Scavenger: the software supply chain wake-up call
- Published on
- Authors
- Name
- Dan Bradley
Recent supply chain attacks have shaken developer trust, exposing a little-discussed threat: phishing targeted at package maintainers.
One such campaign, dubbed “Scavenger”, used a typo-squatted domain (npnjs.com) to impersonate NPM. Through a phishing email, maintainers were convinced to generate long-lived access tokens that bypassed 2FA. With these tokens, attackers published malicious versions of packages - injecting credential-stealing malware and compromising downstream consumers.
The payload targets Chrome, aiming to extract credentials and exfiltrate them to the attacker.

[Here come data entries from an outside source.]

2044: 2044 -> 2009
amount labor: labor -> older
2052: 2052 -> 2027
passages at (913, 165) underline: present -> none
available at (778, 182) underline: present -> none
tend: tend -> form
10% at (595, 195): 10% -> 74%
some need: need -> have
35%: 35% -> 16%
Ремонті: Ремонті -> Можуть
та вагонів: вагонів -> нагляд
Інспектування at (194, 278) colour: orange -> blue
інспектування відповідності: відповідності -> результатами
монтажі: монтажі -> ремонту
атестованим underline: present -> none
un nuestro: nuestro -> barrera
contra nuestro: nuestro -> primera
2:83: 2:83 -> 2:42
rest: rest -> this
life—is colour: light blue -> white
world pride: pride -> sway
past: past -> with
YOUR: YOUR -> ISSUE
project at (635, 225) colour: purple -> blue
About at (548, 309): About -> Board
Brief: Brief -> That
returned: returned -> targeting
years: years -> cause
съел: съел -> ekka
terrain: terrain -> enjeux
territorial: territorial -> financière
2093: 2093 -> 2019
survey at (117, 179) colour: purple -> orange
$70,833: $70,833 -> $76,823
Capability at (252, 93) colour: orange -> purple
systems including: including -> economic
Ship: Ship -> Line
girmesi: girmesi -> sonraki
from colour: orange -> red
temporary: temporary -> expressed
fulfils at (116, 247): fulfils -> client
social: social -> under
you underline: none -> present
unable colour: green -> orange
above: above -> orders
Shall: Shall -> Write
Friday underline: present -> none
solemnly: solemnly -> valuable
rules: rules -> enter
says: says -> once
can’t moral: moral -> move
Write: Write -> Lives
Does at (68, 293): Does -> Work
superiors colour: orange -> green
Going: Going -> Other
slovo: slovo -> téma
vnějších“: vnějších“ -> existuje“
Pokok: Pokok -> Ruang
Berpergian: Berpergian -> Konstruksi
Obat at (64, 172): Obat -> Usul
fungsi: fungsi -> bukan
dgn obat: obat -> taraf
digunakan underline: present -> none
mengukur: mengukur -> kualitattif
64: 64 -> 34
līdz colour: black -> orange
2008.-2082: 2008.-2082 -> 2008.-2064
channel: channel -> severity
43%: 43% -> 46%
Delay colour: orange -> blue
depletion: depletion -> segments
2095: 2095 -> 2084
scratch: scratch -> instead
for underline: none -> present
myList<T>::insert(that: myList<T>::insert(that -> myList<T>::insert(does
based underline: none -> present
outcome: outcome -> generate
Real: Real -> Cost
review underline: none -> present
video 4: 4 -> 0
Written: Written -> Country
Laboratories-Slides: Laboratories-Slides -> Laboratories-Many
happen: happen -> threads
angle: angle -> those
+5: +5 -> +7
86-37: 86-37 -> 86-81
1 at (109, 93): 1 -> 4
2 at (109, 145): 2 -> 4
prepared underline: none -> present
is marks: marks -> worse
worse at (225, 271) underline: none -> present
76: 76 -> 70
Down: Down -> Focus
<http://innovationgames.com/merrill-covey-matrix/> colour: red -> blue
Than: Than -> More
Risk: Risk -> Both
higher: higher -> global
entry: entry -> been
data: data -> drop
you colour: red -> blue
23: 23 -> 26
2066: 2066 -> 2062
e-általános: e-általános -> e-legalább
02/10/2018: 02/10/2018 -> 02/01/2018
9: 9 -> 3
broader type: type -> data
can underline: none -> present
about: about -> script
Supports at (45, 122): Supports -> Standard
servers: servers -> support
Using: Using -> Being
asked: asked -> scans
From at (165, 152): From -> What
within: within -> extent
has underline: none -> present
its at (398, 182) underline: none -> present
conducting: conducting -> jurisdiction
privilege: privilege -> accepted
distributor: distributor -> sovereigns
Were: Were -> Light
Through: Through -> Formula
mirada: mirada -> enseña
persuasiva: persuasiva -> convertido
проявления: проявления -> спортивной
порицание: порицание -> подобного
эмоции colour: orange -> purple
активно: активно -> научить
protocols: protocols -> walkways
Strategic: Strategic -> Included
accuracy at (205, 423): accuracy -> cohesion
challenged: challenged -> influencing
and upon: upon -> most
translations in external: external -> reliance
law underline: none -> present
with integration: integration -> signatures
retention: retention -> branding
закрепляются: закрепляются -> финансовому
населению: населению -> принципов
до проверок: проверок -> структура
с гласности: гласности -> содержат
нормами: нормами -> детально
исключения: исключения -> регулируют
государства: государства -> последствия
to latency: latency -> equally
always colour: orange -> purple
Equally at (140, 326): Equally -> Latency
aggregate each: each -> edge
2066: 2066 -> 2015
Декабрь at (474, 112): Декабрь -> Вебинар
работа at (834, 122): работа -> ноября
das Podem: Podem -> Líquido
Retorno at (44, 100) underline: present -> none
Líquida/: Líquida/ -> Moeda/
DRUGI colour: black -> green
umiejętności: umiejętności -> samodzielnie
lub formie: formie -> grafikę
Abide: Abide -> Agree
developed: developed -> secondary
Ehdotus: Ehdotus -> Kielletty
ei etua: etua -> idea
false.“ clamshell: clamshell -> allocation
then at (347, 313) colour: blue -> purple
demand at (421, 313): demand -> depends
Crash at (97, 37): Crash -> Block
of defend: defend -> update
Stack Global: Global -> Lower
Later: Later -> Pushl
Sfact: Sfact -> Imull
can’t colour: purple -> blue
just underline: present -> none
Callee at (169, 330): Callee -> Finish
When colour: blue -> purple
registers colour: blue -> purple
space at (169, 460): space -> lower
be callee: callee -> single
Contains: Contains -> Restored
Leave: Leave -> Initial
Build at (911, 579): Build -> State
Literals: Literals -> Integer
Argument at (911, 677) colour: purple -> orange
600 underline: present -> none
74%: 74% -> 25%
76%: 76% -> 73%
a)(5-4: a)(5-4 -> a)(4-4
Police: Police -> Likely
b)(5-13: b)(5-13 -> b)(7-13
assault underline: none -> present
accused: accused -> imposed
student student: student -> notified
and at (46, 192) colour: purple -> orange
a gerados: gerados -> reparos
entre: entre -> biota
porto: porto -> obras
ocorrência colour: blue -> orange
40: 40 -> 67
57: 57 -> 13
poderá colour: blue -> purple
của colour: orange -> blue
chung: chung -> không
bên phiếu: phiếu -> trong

With developers often logged into various sensitive systems via their browser, a successful breach could have far-reaching consequences.
Packages known to be affected:
- eslint-config-prettier (8.10.1, 9.1.1, 10.1.6, 10.1.70)
- eslint-plugin-prettier (4.2.2, 4.2.3)
- synckit (0.11.9)
- @pkgr/core (0.2.8)
- napi-postinstall (0.3.1)
- got-fetch (5.1.11, 5.1.12)
- is (3.3.1, 5.0.0)
Immediate actions
- Audit dependencies for affected versions and upgrade urgently.
Medium term actions
- Adopt package scanning tools (Trivy, AquaSec, Snyk etc).
- Re-evaluate package approval workflows - each dependency introduces exposure.
Lesson
Don’t underestimate the human factor. We all receive phishing training but what happens when the phish isn’t aimed at your staff, but a maintainer you rely on? If your systems depend on third-party packages, your exposure includes every person behind those dependencies.